## SOURCE MATERIAL
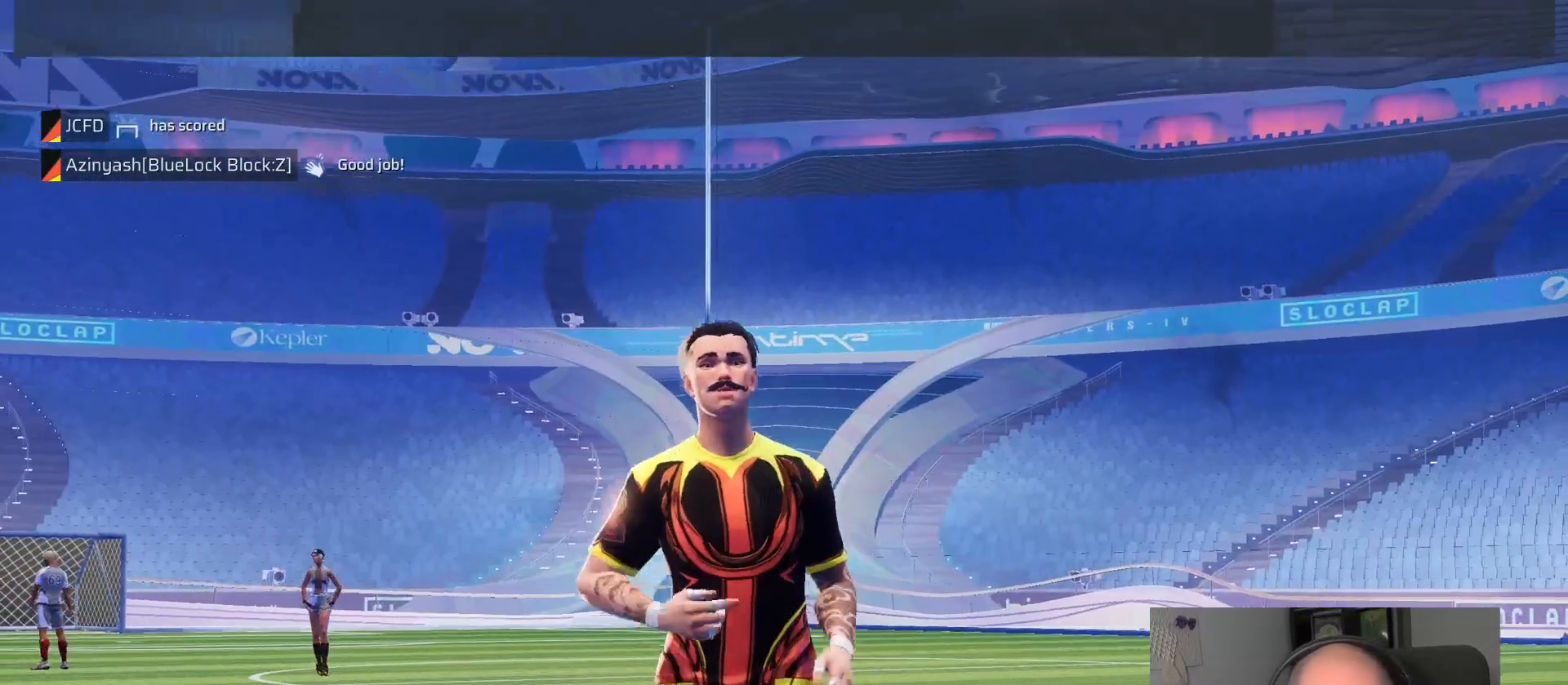
{"buttons": [], "left_stick": "center", "events": []}
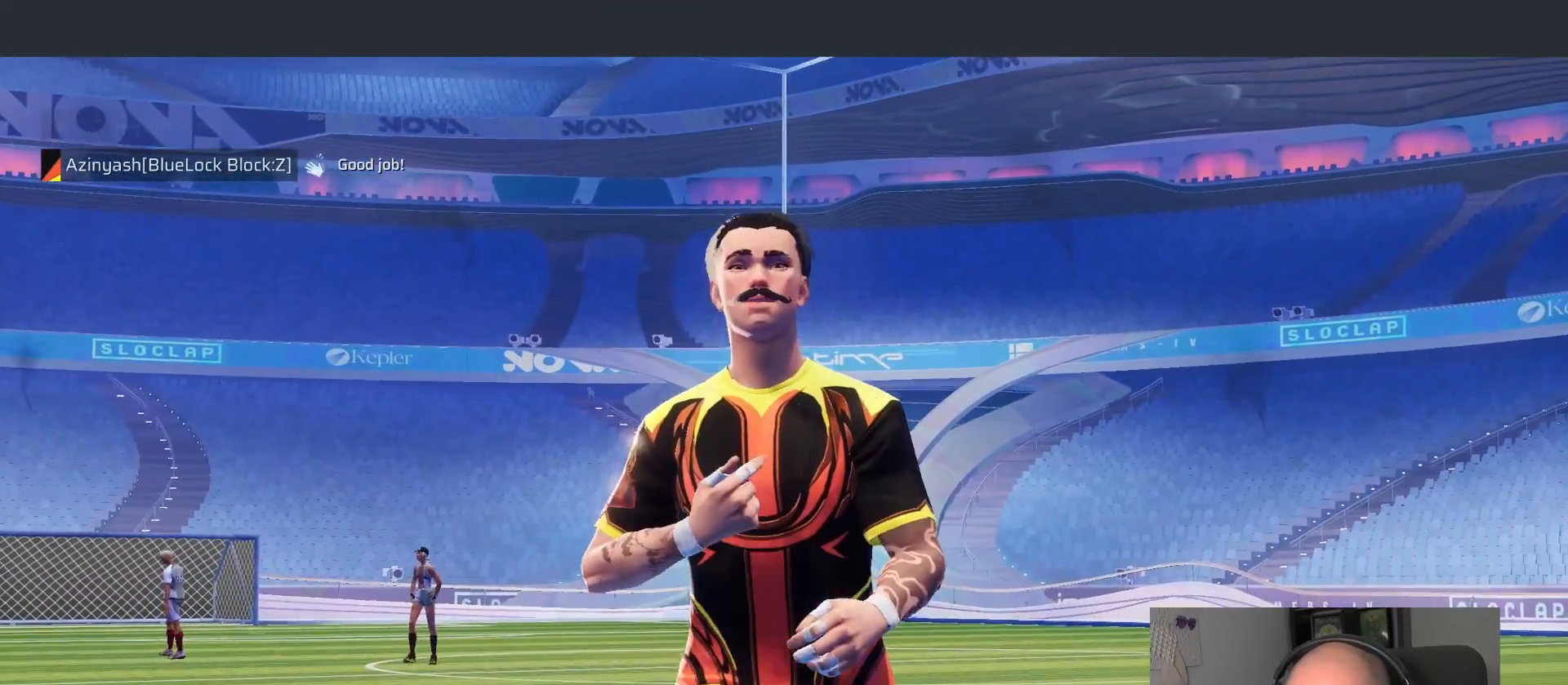
{"buttons": [], "left_stick": "center", "events": [[283, "CROSS", "down"], [333, "CROSS", "up"]]}
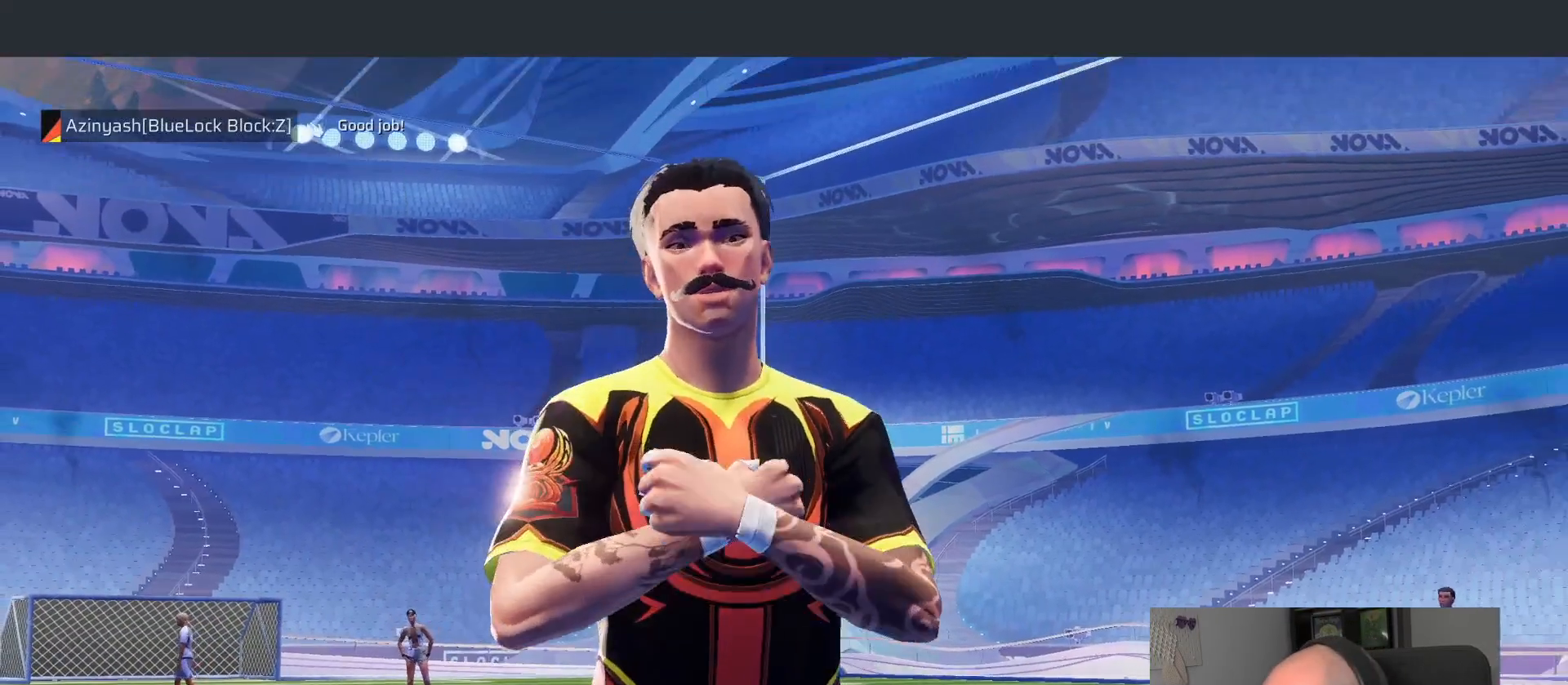
{"buttons": [], "left_stick": "center", "events": []}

## WHAT YOU WILL DO
Copy the material above in full and exactly, skipping pictures.

## RESPONSE
{"buttons": [], "left_stick": "center", "events": []}
{"buttons": [], "left_stick": "center", "events": [[283, "CROSS", "down"], [333, "CROSS", "up"]]}
{"buttons": [], "left_stick": "center", "events": []}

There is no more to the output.